The patient must adjust his lifestyle so that the operation is truly justified - give up bad habits and monitor his health. Otherwise, revision (repeated) endoprosthetics surgery may be required.

The patient must also be in good physical shape. For example, after a hip or knee replacement, he will have to walk for a while on crutches, then with a cane. This requires strong arm muscles, good balance and dexterity.

Weak muscles are not able to properly support the endoprosthesis. As a result, under load and movement, it can become loose and shift. Therefore, the patient should start training before surgery:

– do special exercises to strengthen the muscles of the limb in which the joint will be replaced; – learn to walk using additional means of support if there is a joint replacement of the lower limb; – prepare your home (make handrails and steps in the bathroom for safety, install a nozzle on the toilet).

Complaining about pain in a joint is not always a reason to change it. Often a good therapeutic effect can be achieved using conservative methods.

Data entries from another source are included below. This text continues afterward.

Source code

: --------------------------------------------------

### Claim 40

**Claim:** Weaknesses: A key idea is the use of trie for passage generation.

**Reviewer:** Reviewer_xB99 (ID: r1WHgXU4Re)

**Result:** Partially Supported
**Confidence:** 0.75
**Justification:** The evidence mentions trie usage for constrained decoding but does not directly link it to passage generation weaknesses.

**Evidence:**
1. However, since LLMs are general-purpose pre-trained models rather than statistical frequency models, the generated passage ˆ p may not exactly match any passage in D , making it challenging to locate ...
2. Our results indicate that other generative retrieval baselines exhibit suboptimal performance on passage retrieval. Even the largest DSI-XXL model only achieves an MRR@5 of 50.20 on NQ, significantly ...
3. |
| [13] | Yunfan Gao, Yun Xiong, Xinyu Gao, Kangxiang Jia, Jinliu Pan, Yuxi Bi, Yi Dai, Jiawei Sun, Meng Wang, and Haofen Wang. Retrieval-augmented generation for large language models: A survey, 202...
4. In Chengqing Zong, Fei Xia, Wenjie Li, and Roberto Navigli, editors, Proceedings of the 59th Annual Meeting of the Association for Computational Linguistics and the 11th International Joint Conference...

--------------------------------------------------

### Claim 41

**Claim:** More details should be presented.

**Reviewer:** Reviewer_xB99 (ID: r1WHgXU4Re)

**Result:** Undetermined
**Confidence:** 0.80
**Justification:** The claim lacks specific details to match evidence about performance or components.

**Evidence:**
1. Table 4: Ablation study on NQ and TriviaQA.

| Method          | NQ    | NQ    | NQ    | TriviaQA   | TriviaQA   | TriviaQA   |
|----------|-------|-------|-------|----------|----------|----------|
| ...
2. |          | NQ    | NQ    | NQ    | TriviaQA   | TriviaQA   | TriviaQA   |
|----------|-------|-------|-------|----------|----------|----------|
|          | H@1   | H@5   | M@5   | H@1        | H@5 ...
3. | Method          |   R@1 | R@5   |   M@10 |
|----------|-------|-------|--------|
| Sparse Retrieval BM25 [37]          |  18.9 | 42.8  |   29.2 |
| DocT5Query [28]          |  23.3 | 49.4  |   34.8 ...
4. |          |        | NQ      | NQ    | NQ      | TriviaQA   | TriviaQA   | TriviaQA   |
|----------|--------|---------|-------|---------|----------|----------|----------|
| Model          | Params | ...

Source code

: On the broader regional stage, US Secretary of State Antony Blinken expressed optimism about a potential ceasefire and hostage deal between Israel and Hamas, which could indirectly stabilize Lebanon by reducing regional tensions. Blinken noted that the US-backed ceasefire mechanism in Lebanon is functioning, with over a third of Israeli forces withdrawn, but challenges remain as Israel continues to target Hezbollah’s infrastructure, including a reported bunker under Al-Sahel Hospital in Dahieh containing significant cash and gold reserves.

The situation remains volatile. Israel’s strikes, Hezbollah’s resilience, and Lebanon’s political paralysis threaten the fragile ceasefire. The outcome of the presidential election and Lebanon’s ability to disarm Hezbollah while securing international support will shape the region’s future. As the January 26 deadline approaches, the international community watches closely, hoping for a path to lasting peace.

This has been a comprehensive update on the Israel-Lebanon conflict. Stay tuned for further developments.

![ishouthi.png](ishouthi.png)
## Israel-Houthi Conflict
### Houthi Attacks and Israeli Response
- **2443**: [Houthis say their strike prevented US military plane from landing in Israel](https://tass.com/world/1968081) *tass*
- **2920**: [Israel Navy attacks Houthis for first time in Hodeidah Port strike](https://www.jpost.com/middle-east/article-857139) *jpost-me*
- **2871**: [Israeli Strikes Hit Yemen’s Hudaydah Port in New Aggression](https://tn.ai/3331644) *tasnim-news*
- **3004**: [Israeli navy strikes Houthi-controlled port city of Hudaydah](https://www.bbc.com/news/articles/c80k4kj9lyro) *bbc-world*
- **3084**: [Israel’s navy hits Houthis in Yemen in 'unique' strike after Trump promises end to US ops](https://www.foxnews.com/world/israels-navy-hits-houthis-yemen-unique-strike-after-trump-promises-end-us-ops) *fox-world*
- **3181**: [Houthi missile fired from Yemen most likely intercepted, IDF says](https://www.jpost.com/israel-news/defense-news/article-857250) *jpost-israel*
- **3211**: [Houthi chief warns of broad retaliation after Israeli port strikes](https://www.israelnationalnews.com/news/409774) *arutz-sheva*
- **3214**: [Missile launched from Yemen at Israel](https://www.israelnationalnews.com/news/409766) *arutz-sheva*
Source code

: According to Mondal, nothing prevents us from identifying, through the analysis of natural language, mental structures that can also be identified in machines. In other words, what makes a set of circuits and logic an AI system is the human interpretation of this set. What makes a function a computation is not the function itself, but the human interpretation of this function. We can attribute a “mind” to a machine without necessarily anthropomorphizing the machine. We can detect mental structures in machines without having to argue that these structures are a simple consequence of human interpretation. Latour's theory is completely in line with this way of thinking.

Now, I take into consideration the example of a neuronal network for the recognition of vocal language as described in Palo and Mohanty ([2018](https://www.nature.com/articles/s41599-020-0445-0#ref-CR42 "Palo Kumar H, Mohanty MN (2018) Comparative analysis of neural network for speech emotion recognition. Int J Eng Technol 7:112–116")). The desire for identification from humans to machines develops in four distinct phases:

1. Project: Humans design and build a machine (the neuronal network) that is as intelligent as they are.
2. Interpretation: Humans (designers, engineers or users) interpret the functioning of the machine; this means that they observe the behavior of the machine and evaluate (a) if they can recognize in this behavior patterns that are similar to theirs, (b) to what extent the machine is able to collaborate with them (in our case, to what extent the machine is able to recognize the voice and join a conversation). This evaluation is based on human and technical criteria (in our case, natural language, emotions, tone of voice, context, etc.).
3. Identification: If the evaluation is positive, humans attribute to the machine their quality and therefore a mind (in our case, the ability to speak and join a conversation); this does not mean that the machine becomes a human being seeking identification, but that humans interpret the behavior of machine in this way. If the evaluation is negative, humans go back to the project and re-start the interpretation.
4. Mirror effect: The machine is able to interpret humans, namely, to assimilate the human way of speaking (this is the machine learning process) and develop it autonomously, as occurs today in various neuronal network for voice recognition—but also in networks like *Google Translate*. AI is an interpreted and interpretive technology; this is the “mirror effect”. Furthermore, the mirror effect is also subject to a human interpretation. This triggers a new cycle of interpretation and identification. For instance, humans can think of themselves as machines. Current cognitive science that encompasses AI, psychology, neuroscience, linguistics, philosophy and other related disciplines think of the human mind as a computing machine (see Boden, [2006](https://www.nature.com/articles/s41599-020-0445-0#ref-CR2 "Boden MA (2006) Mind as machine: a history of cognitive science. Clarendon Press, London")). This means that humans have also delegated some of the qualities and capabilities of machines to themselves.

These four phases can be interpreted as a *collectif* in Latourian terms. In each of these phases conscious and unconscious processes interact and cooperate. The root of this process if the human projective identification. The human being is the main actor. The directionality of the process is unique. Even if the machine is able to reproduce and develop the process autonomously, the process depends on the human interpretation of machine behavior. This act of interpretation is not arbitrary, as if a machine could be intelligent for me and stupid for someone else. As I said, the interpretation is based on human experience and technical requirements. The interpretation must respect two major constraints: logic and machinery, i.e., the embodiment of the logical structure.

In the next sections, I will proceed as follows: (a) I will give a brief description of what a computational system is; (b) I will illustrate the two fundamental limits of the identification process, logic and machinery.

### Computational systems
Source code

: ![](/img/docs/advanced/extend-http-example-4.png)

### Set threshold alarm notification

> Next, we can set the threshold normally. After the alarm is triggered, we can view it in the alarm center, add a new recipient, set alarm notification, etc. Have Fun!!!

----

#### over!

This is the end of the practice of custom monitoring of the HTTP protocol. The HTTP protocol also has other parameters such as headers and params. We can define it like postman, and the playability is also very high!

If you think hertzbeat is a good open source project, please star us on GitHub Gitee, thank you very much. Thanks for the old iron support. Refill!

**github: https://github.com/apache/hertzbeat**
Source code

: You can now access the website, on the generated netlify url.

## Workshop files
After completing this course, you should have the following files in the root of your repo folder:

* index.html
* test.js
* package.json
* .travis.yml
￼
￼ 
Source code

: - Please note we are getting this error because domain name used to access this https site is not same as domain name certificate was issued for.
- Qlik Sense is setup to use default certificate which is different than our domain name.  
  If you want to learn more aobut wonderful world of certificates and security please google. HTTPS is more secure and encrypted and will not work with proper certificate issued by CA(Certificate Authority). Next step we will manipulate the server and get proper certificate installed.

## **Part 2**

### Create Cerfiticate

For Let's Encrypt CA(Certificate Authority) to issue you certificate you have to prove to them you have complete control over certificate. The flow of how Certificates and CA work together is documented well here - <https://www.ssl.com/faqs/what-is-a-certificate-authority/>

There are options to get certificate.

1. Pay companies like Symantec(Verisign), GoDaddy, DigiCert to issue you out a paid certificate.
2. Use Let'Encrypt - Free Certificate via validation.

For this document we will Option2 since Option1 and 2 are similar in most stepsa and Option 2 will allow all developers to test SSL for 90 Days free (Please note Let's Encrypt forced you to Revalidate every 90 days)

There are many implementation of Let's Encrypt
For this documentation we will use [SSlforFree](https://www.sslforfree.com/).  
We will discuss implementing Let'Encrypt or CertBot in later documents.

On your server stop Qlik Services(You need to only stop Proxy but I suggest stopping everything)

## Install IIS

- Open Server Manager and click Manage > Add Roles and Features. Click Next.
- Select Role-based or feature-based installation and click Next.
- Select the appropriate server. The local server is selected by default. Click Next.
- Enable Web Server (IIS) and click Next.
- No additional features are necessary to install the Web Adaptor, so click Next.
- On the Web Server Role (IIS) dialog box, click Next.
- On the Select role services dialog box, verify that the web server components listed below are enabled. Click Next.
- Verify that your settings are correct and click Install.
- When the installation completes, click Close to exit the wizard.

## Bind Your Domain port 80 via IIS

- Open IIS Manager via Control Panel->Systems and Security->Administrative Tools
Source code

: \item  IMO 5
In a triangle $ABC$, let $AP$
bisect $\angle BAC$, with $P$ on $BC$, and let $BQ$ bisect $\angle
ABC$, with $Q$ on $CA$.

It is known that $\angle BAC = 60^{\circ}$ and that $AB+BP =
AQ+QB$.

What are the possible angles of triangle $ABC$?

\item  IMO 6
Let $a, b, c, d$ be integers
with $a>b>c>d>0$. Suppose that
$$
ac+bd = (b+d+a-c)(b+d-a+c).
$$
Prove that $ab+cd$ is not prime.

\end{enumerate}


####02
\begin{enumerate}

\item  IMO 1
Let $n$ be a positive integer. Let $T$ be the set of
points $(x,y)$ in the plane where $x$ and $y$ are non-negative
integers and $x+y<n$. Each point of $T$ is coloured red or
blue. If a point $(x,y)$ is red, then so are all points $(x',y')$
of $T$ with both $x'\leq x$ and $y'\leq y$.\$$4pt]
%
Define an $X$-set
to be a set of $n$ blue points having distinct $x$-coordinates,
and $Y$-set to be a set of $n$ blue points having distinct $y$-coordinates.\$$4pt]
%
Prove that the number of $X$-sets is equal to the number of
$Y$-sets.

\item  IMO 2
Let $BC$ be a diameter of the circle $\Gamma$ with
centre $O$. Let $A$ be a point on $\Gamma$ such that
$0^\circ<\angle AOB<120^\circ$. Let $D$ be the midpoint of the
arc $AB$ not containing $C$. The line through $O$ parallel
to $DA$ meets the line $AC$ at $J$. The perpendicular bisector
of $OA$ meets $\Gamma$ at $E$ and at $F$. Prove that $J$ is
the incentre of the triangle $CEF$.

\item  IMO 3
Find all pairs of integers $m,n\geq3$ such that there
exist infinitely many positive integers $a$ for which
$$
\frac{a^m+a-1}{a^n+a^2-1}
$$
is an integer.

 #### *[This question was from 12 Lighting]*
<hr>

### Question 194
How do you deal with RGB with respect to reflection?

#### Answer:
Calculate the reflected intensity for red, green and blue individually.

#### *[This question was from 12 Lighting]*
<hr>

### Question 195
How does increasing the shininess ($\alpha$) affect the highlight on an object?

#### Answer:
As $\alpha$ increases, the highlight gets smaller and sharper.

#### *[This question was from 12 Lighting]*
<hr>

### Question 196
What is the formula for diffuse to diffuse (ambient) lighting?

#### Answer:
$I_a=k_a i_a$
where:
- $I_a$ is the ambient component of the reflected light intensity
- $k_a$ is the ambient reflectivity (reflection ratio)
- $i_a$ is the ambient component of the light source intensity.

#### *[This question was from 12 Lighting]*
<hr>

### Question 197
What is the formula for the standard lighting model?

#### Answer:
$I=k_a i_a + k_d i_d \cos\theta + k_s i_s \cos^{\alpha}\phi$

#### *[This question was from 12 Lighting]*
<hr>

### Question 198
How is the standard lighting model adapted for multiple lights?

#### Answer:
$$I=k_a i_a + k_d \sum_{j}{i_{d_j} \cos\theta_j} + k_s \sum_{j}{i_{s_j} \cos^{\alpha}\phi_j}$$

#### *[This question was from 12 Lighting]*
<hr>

At the Quality of Life clinic we use a comprehensive approach to treating joints. He has helped many patients regain the joy of movement without surgery. And if surgery cannot be avoided, rehabilitation in the clinic will help you recover after it.

Possible complications

In the absence of proper rehabilitation after hip replacement, negative consequences develop:

  • decreased tone of injured muscles;
  • formation of scars at incision sites;
  • dislocation of the head of the prosthesis, inflammation of the nerve endings, fracture of the bone structures near the prosthesis.

Complications can also occur after surgery:

  • bleeding in the area of ​​suturing;
  • displacement, rejection, destruction of the prosthesis;
  • wound infection;
  • limb asymmetry;
  • pulmonary embolism;
  • After the intervention, the pain does not go away for a long time.

Endoprosthetics are prescribed for hip fractures, coxarthrosis, osteonecrosis, and rheumatoid arthritis. Previously, these pathologies made a person disabled. But now, with proper treatment and compliance with rehabilitation rules, it is possible to completely restore the function and mobility of the joints.